Benjamin Carter has begun civil action against the betting giant for allegedly unconscionable conduct in relation to his betting behaviour.

By Naomi Neilson 9 minute read

An accountant who allegedly defrauded his clients out of $26 million has commenced a Federal Court civil claim against Sportsbet.

Counsel for Carter’s Tax Advisory founder Benjamin Leigh Carter appeared in court today (25 September) for the first case management hearing of a matter expected to begin next year.

Mr Carter, 37, alleges Sportsbet engaged in unconscionable conduct by offering him “inducements” to keep gambling.

His counsel told the court the betting giant “at all material times” was likely to know of Mr Carter’s habits and alleged Sportsbet had documents “pertaining to the knowledge” that his client had insufficient funds.

During the hearing, Justice Shaun McElwaine questioned whether Mr Carter knew of the risks of advancing the civil case while criminal charges were still on foot, but his counsel was unable to comment.

Instead, he flagged additional time might be needed.

Mr Carter has yet to enter a plea to the criminal charges, which involve 19 counts of using deception to dishonestly obtain financial advantage.

Police alleged that Mr Carter used his position as a tax agent to commit wide-scale fraud amounting to $26 million for personal gain, using misappropriated funds to place over 50,000 individual bets.

The trial resumes on 3 November while the parties are expected to target the “real issues” in the civil matter with a court appearance scheduled for next March.

In prior Supreme Court hearings, Mr Carter alleged Sportsbet ignored his lack of funds and offered him inducements to continue gambling, including cross-country flights, VIP treatment, and corporate box seats at key events or headline races.

A video obtained by Nine late last month shows Mr Carter on a night out with Sportsbet CEO Barni Evans, which was allegedly one of many interactions Mr Evans had with “VIPs”.

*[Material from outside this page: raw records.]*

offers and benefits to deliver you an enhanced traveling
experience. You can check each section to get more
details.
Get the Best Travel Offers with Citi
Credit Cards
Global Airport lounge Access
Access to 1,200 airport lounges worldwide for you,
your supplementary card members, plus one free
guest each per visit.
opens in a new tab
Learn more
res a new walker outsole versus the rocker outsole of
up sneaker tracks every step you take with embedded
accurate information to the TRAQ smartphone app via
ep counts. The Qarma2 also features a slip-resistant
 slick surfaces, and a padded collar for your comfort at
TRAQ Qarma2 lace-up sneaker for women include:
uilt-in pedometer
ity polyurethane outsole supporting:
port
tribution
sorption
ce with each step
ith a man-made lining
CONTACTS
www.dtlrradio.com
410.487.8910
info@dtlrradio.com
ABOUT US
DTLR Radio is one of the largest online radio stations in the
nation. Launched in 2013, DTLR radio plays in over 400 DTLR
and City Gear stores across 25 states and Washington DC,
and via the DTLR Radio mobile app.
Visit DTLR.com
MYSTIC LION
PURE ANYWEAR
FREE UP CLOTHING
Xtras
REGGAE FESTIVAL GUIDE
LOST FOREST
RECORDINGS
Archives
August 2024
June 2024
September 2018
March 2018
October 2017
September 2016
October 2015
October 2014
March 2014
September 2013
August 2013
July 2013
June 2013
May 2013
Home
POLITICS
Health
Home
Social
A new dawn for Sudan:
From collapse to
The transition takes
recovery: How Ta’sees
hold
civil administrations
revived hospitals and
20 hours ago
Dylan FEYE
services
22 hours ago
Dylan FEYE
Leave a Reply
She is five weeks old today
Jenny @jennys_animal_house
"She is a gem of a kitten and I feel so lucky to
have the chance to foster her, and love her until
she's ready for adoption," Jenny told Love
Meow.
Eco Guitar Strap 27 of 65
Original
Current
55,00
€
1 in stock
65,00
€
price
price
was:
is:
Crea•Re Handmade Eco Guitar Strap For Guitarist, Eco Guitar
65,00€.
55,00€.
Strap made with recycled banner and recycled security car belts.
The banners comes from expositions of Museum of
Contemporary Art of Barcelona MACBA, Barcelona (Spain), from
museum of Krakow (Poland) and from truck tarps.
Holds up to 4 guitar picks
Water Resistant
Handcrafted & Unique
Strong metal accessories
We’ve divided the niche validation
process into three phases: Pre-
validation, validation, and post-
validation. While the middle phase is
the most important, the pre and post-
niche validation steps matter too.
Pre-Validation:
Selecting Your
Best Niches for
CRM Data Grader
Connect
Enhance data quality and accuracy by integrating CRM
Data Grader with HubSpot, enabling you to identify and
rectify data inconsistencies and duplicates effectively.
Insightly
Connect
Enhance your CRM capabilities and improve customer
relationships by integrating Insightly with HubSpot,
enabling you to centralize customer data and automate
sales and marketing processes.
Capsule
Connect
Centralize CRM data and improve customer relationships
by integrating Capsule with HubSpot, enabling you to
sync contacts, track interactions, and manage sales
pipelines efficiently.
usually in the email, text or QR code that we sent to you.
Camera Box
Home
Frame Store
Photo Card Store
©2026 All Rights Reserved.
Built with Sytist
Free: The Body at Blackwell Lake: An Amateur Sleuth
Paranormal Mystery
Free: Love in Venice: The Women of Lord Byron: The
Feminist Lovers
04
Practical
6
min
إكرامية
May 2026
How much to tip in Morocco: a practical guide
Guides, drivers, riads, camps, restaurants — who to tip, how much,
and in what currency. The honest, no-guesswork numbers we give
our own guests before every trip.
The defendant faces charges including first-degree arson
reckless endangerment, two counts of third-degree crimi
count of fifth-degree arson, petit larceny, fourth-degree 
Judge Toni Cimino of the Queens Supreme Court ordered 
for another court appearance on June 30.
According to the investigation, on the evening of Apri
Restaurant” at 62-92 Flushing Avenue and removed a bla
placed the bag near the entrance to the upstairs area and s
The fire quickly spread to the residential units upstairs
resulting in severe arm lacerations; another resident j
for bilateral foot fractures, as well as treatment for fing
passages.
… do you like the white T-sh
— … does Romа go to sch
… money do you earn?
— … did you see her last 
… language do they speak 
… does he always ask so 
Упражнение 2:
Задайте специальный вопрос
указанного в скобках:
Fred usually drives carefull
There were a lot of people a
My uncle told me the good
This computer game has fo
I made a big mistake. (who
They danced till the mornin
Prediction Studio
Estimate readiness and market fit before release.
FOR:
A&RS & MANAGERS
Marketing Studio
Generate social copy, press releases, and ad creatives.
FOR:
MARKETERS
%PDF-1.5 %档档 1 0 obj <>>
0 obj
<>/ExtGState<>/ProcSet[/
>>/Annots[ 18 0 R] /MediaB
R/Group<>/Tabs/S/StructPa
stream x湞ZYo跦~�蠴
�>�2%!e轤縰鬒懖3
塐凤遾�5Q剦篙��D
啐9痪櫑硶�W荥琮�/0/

Last week the TPB slapped a five-year ban on Mr Carter after finding he had breached five items of the tax agent code and was no longer a fit and proper person.

TPB chair Peter de Cure said Mr Carter, who is currently on bail pending the remainder of his trial, posed an unacceptable risk to the public.

“Mr Carter’s conduct was serious, fraudulent, and demonstrated dishonesty and deception. His actions undermined the integrity of the tax profession and caused detriment to his clients and the ATO.”